**The task:** Turn the lines below into a JSON list of strings, with one string for each line and any blank lines omitted.

**Material provided:**
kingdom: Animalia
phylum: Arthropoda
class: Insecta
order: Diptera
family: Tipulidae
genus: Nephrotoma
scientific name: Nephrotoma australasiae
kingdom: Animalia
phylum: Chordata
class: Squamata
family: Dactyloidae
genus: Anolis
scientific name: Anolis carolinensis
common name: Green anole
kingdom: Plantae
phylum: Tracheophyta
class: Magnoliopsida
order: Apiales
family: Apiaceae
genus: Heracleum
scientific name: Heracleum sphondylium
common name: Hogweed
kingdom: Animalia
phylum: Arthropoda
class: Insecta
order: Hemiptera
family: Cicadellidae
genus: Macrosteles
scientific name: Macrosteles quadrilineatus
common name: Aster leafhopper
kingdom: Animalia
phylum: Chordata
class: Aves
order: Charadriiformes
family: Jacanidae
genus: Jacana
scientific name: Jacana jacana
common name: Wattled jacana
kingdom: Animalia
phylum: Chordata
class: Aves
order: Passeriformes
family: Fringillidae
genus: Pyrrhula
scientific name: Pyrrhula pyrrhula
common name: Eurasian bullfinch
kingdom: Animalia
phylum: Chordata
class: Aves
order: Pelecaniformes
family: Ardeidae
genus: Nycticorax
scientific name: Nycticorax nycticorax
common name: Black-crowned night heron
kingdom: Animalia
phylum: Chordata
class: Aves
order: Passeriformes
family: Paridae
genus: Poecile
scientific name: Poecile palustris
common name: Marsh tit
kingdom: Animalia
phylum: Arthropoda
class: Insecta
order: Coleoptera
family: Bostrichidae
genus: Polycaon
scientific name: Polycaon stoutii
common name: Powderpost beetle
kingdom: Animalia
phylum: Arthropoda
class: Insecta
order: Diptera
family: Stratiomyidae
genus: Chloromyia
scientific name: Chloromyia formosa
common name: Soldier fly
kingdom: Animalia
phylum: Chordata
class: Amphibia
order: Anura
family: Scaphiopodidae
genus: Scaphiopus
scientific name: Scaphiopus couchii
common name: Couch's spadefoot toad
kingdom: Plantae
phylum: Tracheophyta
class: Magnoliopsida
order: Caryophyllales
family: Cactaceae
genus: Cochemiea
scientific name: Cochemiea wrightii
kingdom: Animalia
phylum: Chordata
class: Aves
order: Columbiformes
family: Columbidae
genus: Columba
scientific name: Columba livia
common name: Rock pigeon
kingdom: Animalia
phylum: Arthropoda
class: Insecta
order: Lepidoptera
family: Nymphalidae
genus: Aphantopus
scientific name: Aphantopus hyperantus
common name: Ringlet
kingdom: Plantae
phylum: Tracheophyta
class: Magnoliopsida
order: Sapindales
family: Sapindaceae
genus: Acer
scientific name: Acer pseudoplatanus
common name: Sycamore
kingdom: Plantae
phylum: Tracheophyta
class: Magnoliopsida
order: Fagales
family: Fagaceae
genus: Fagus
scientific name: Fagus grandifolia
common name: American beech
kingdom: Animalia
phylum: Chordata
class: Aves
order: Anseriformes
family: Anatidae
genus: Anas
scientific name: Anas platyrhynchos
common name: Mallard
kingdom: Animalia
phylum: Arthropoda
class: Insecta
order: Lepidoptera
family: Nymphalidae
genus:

**Task solution:**
[
  "kingdom: Animalia",
  "phylum: Arthropoda",
  "class: Insecta",
  "order: Diptera",
  "family: Tipulidae",
  "genus: Nephrotoma",
  "scientific name: Nephrotoma australasiae",
  "kingdom: Animalia",
  "phylum: Chordata",
  "class: Squamata",
  "family: Dactyloidae",
  "genus: Anolis",
  "scientific name: Anolis carolinensis",
  "common name: Green anole",
  "kingdom: Plantae",
  "phylum: Tracheophyta",
  "class: Magnoliopsida",
  "order: Apiales",
  "family: Apiaceae",
  "genus: Heracleum",
  "scientific name: Heracleum sphondylium",
  "common name: Hogweed",
  "kingdom: Animalia",
  "phylum: Arthropoda",
  "class: Insecta",
  "order: Hemiptera",
  "family: Cicadellidae",
  "genus: Macrosteles",
  "scientific name: Macrosteles quadrilineatus",
  "common name: Aster leafhopper",
  "kingdom: Animalia",
  "phylum: Chordata",
  "class: Aves",
  "order: Charadriiformes",
  "family: Jacanidae",
  "genus: Jacana",
  "scientific name: Jacana jacana",
  "common name: Wattled jacana",
  "kingdom: Animalia",
  "phylum: Chordata",
  "class: Aves",
  "order: Passeriformes",
  "family: Fringillidae",
  "genus: Pyrrhula",
  "scientific name: Pyrrhula pyrrhula",
  "common name: Eurasian bullfinch",
  "kingdom: Animalia",
  "phylum: Chordata",
  "class: Aves",
  "order: Pelecaniformes",
  "family: Ardeidae",
  "genus: Nycticorax",
  "scientific name: Nycticorax nycticorax",
  "common name: Black-crowned night heron",
  "kingdom: Animalia",
  "phylum: Chordata",
  "class: Aves",
  "order: Passeriformes",
  "family: Paridae",
  "genus: Poecile",
  "scientific name: Poecile palustris",
  "common name: Marsh tit",
  "kingdom: Animalia",
  "phylum: Arthropoda",
  "class: Insecta",
  "order: Coleoptera",
  "family: Bostrichidae",
  "genus: Polycaon",
  "scientific name: Polycaon stoutii",
  "common name: Powderpost beetle",
  "kingdom: Animalia",
  "phylum: Arthropoda",
  "class: Insecta",
  "order: Diptera",
  "family: Stratiomyidae",
  "genus: Chloromyia",
  "scientific name: Chloromyia formosa",
  "common name: Soldier fly",
  "kingdom: Animalia",
  "phylum: Chordata",
  "class: Amphibia",
  "order: Anura",
  "family: Scaphiopodidae",
  "genus: Scaphiopus",
  "scientific name: Scaphiopus couchii",
  "common name: Couch's spadefoot toad",
  "kingdom: Plantae",
  "phylum: Tracheophyta",
  "class: Magnoliopsida",
  "order: Caryophyllales",
  "family: Cactaceae",
  "genus: Cochemiea",
  "scientific name: Cochemiea wrightii",
  "kingdom: Animalia",
  "phylum: Chordata",
  "class: Aves",
  "order: Columbiformes",
  "family: Columbidae",
  "genus: Columba",
  "scientific name: Columba livia",
  "common name: Rock pigeon",
  "kingdom: Animalia",
  "phylum: Arthropoda",
  "class: Insecta",
  "order: Lepidoptera",
  "family: Nymphalidae",
  "genus: Aphantopus",
  "scientific name: Aphantopus hyperantus",
  "common name: Ringlet",
  "kingdom: Plantae",
  "phylum: Tracheophyta",
  "class: Magnoliopsida",
  "order: Sapindales",
  "family: Sapindaceae",
  "genus: Acer",
  "scientific name: Acer pseudoplatanus",
  "common name: Sycamore",
  "kingdom: Plantae",
  "phylum: Tracheophyta",
  "class: Magnoliopsida",
  "order: Fagales",
  "family: Fagaceae",
  "genus: Fagus",
  "scientific name: Fagus grandifolia",
  "common name: American beech",
  "kingdom: Animalia",
  "phylum: Chordata",
  "class: Aves",
  "order: Anseriformes",
  "family: Anatidae",
  "genus: Anas",
  "scientific name: Anas platyrhynchos",
  "common name: Mallard",
  "kingdom: Animalia",
  "phylum: Arthropoda",
  "class: Insecta",
  "order: Lepidoptera",
  "family: Nymphalidae",
  "genus:"
]